→ Apply what you read:
• a. From the passage on HIV, hepatitis C and serum lipids, list every measure whose association with insulin resistance HCV infection is reported to have nullified.
• b. Extend the passage on HIV, hepatitis C and serum lipids, beginning after its final sentence.

→ Text provided:

#####

HCV infection was associated with lower total and LDL cholesterol, but not HDL or triglycerides compared to healthy controls. HIV infection was associated with higher triglycerides, and lower HDL, but not total or LDL cholesterol. HCV mitigated the elevation of triglycerides associated with ART. In healthy Hispanics, insulin resistance was significantly correlated with higher triglycerides, CRP and lower HDL. HIV infection nullified the association of insulin resistance with triglycerides and HDL, and the association of triglycerides with LDL. HCV infection nullified the association of insulin resistance with triglycerides, HDL and CRP.
HCV co-infection alters the profile of HIV-associated dyslipidemia. The clinical significance of these findings for cardiovascular complications in HIV merits further study.
Metabolic abnormalities are common in both HIV and hepatitis C (HCV) infections. HCV infection is associated with insulin resistance and lower levels of total cholesterol [1–11]. Attainment of HCV virologic clearance with treatment is associated with improved insulin resistance and elevations in cholesterol concentrations [11–13]. HIV infection is also associated with insulin resistance; mechanisms for this association may include exposure to certain antiretroviral agents, including nucleoside reverse transcriptase inhibitors (NRTI) and protease inhibitors (PI) [14–16]. However, in contrast to HCV, HIV is associated with a more atherogenic lipid profile [17–20]. Initiation of antiretroviral therapy (ART) can lead to further exacerbation of this unfavorable profile [14, 21–23].
There is a growing appreciation that HCV influences the lipid response to HIV infection as well as the lipid response to ART [8–10, 13]. The extent to which this has influenced our understanding of HIV-associated dyslipidemia is not clear since many studies have not accounted for HCV co-infection. An additional limitation of many studies has been the lack of a comparable healthy control group with a similar diet and lifestyle. These limitations have constrained our understanding of how HIV and HCV infections alter the associations among insulin resistance, triglycerides and cholesterol that are typically seen in uninfected persons.
Another shortcoming of this line of research is the predominance of studies conducted in whites. In the USA, HIV and HCV infections disproportionately affect minorities  including Hispanics, now the largest minority group in the country . Hispanics have an increased risk of insulin resistance and the metabolic syndrome compared to whites [26–29], as well as dietary differences from whites that may impact serum lipids [30, 31]. Since unfavorable lipid profiles promote conditions such as cardiovascular disease and fatty liver disease, it is important to understand the factors that can influence these serum parameters in high risk HIV/HCV infected groups.

#####

[Items from a dataset]
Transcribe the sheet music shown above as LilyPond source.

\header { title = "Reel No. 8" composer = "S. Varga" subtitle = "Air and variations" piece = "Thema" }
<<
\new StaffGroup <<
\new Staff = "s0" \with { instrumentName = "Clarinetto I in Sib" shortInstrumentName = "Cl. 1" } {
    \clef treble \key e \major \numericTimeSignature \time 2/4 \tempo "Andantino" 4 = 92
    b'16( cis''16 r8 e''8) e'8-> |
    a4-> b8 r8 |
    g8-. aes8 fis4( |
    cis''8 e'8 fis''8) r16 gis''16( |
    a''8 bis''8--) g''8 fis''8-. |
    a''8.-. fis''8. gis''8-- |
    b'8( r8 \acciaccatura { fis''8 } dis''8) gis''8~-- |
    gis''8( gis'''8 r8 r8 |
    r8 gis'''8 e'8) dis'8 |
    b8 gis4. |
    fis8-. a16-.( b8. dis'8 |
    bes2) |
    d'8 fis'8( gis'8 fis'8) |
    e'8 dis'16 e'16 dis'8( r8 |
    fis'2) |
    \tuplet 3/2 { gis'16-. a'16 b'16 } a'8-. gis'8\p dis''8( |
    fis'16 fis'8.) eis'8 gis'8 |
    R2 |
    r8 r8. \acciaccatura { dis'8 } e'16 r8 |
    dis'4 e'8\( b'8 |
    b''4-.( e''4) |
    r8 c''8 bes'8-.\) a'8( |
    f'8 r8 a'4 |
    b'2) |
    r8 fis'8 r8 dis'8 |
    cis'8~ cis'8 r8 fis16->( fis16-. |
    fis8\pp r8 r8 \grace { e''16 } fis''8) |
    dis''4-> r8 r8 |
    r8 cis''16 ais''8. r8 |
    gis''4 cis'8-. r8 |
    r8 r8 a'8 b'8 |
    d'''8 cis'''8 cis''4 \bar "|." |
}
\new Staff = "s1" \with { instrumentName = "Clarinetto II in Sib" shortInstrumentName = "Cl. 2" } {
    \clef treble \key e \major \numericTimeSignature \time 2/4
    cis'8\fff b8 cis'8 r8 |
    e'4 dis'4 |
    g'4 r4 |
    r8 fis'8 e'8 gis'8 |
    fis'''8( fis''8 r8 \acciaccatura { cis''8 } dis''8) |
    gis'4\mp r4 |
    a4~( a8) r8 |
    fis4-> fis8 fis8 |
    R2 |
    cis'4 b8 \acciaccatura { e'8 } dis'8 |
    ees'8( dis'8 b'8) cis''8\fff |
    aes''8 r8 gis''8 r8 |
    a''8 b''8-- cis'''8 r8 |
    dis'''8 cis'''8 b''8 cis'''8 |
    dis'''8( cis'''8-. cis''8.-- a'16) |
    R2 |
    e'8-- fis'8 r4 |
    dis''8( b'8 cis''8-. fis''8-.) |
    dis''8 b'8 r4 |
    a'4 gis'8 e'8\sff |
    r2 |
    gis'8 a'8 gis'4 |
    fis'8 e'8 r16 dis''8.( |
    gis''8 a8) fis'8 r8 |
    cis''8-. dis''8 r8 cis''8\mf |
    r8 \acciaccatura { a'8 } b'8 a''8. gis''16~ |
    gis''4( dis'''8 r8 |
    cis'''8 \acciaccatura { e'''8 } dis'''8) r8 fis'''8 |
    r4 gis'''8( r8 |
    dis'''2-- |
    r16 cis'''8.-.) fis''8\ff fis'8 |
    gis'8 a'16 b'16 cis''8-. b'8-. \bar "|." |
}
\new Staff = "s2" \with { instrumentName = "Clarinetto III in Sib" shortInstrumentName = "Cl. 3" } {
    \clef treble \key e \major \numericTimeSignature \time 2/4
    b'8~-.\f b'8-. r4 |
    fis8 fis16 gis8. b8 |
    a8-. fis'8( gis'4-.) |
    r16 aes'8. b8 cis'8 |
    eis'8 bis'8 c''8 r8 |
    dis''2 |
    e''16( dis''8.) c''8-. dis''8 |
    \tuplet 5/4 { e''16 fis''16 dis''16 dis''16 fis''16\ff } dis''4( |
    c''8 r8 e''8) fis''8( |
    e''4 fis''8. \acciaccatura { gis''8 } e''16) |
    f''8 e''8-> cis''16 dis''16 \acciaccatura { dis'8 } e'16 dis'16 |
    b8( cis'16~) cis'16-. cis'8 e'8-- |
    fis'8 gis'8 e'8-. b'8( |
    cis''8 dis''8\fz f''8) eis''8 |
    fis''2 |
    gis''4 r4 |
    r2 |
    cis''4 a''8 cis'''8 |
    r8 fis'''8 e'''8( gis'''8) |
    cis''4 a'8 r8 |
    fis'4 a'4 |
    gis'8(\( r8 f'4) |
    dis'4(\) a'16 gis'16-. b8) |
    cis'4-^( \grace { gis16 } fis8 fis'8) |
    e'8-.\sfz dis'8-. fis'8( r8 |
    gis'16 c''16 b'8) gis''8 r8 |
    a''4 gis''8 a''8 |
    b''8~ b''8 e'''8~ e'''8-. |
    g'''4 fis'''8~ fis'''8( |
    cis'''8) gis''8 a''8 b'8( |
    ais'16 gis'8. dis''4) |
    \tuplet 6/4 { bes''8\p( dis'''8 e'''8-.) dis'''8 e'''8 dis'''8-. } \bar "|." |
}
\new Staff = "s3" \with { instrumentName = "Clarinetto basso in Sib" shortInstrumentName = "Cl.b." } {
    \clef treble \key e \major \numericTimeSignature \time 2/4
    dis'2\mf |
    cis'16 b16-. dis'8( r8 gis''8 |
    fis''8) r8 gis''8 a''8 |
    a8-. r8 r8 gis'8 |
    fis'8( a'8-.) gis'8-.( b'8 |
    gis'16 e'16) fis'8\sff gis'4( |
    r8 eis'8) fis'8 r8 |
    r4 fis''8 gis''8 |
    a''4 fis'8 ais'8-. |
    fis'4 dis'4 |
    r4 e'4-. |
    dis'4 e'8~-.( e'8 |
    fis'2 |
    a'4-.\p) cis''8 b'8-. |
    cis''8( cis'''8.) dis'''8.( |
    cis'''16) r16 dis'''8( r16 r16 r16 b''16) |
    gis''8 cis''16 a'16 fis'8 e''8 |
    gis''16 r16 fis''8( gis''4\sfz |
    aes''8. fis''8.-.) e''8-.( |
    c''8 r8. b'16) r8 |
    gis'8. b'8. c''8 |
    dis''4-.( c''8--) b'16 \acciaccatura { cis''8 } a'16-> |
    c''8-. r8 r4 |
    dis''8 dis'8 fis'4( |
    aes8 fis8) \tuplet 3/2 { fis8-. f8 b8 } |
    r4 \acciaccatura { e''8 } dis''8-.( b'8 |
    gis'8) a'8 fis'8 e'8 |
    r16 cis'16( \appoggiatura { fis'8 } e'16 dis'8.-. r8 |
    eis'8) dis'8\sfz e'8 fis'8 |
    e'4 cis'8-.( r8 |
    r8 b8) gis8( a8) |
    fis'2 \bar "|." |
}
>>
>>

#####

→ Exercise responses:
• a. Triglycerides, HDL, and CRP.

• b.
Our study, locally known as the BIENESTAR study, was originally designed to examine the role of drug use as a co-factor in HIV-related nutritional status and metabolic alterations in Hispanics. The community-recruited cohort includes HIV and HCV mono-infected persons, HIV/HCV co-infected persons, as well as a group of healthy low risk Hispanics. This provided an ideal opportunity to examine the separate and combined effects of HCV and HIV on dyslipidemia in a group that shares ethnicity and diet. We examined the effects of HIV and HCV infection on metabolic parameters including insulin resistance, lipids and high sensitivity C-reactive protein (CRP), a marker of inflammation. We also measured serum retinol binding protein, a retinol (vitamin a) transport protein that has recently been identified as a possible co-factor in insulin resistance and type 2 diabetes [32–33].
The aims of this study were: 1) to present descriptive data in Hispanics, a high-risk ethnic group which has been poorly represented in previous HIV studies; 2) to contrast serum concentrations of lipids, CRP, and retinol binding protein in relation to measures of glucose homeostasis in HIV, HCV or HIV/HCV co-infection compared to healthy controls in a single racial/ethnic group, while accounting for lifestyle factors including diet, alcohol, drug use and the use of HIV antiretroviral agents. 3) To examine the influence of HIV and HCV infections on the correlations among body mass index (BMI), insulin resistance, triglycerides and lipids, and to contrast this to the pattern seen in healthy controls.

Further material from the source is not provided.